Lutter contre les violences obstétricales

Ce regroupement progressif depuis les années 1970 pourrait aussi avoir des conséquences sur l’accueil, l’écoute et le temps accordés aux accouchées. « On envoie vers des maternités de niveaux 2 et 3 plus de mamans avec des moyens constants, critique Hélène Derrien. On va multiplier les risques d’imposer la péridurale, de devoir faire des déclenchements et des épisiotomies parce qu’on n’a pas le temps de laisser faire la nature. Alors qu’on lutte contre les violences obstétricales, cela devient dramatique de promouvoir l’accouchement à la chaîne dans des usines à bébés. »

Justement, certaines femmes souhaitent, pour aller à l’encontre de ce mouvement, accoucher naturellement. Anaëlle, une internaute dont la maternité a fermé, évoque la question de promouvoir l’accouchement à la maison : « Toutes les futures mamans qui vont devoir faire une heure de route pour accoucher ne peuvent même pas dire ''j’accouche à la maison'', puisqu’il n’y aura pas la possibilité qu’une maternité prenne en charge leur bébé si besoin. » Faudrait-il alors faciliter l’accouchement à domicile, aujourd’hui mal vu et méconnu ? Et les maisons de naissance sans médecin ni bloc ? « Il faut que la sécurité de la mère soit assurée », nuance Jean-Paul Ortiz. « Et accoucher à la maison doit rester un choix », renchérit Hélène Derrien.

Margaux est reçue dans une des deux salles de consultations de cette maison de naissance à la maternité des Bleuets.
Margaux est reçue dans une des deux salles de consultations de cette maison de naissance à la maternité des Bleuets. - O. Gabriel / 20 Minutes

Comment sauver les maternités de proximité ?

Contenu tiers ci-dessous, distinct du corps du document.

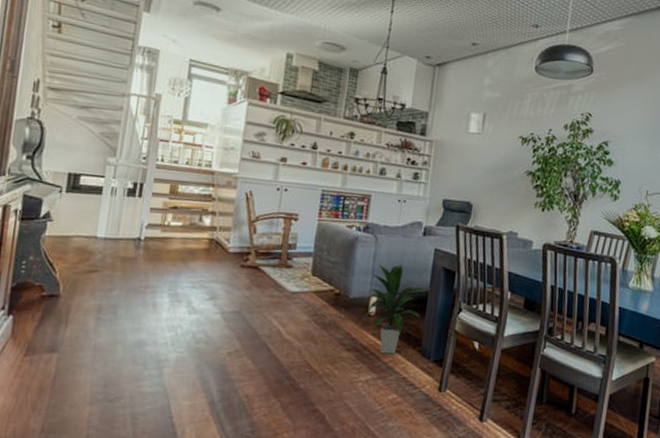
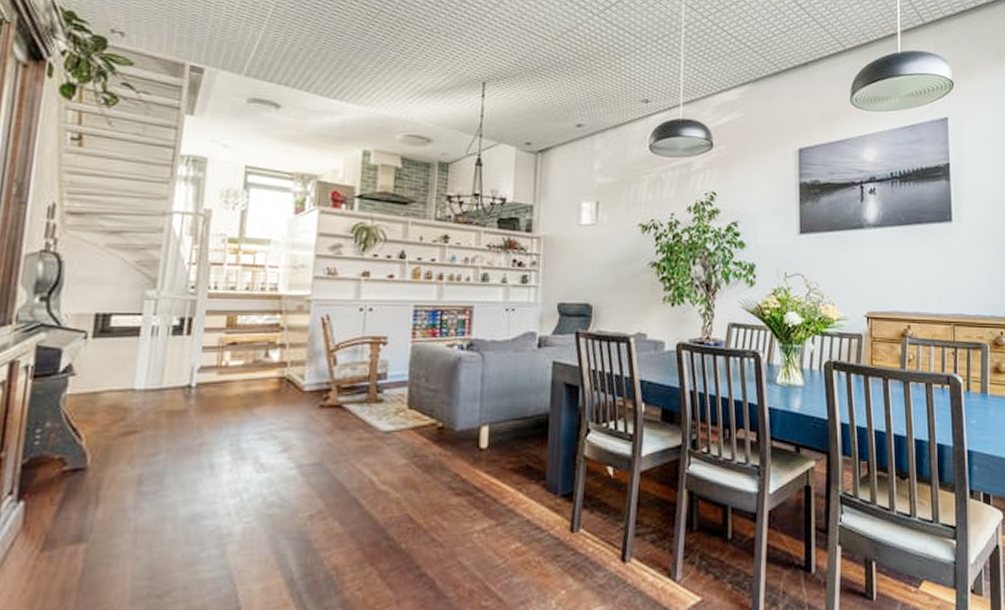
indoor plant: present [354,265,428,354] -> none [463,385,548,494]

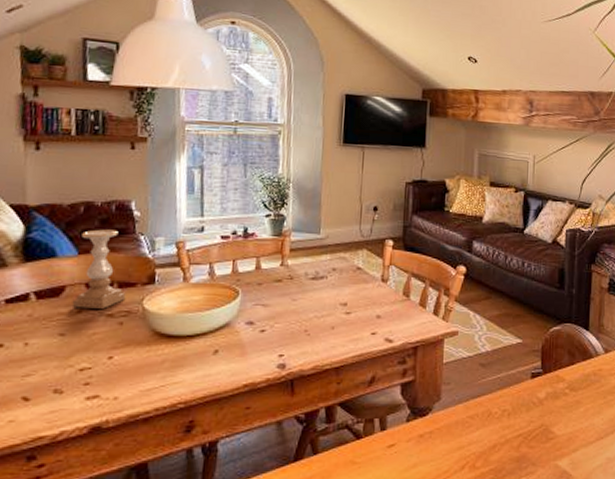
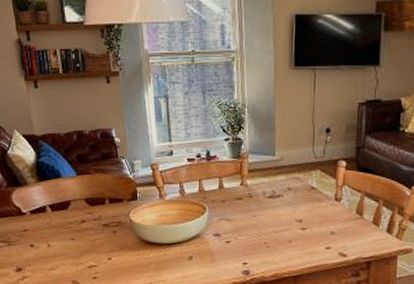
candle holder: present [72,229,126,309] -> none [77,154,116,220]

Selon Anne-Sophie Charpentier, obstétricienne dans une maternité de proximité, « il suffirait d’encourager les jeunes à venir y faire des remplacements et les anciens des stages de formation continue. Au cours de mes études, je n’y ai jamais été encouragée et se retrouver seul dans une maternité isolée fait peur pour les jeunes tant que l’on ne l’a pas expérimenté. » Autre piste, soufflée par Hélène Derrien : « Je pense qu’il y a des possibilités de coopération consentie entre établissements pour qu’un obstétricien puisse intervenir dans deux maternités pour pratiquer suffisamment et pour se former. »

Plus ambitieux, Paul Cesbron, ancien obstétricien, estime qu’il faudrait donner plus de responsabilités aux sages-femmes, voire leur confier ces hôpitaux de proximité, pour les accouchements « normaux ». A contre-courant de la médicalisation actuelle de l’accouchement. « Pendant des siècles, les sages-femmes étaient seules et dans des conditions autrement difficiles ! Elles connaissent suffisamment les accouchements pour savoir qui peut accoucher sans assistance médicale et qui doit aller dans une maternité de niveau 3. » Avec une difficulté que le médecin ne nie pas : pour le moment, les sages-femmes ne peuvent pas réaliser de péridurale, alors qu’une majorité de patientes la demande.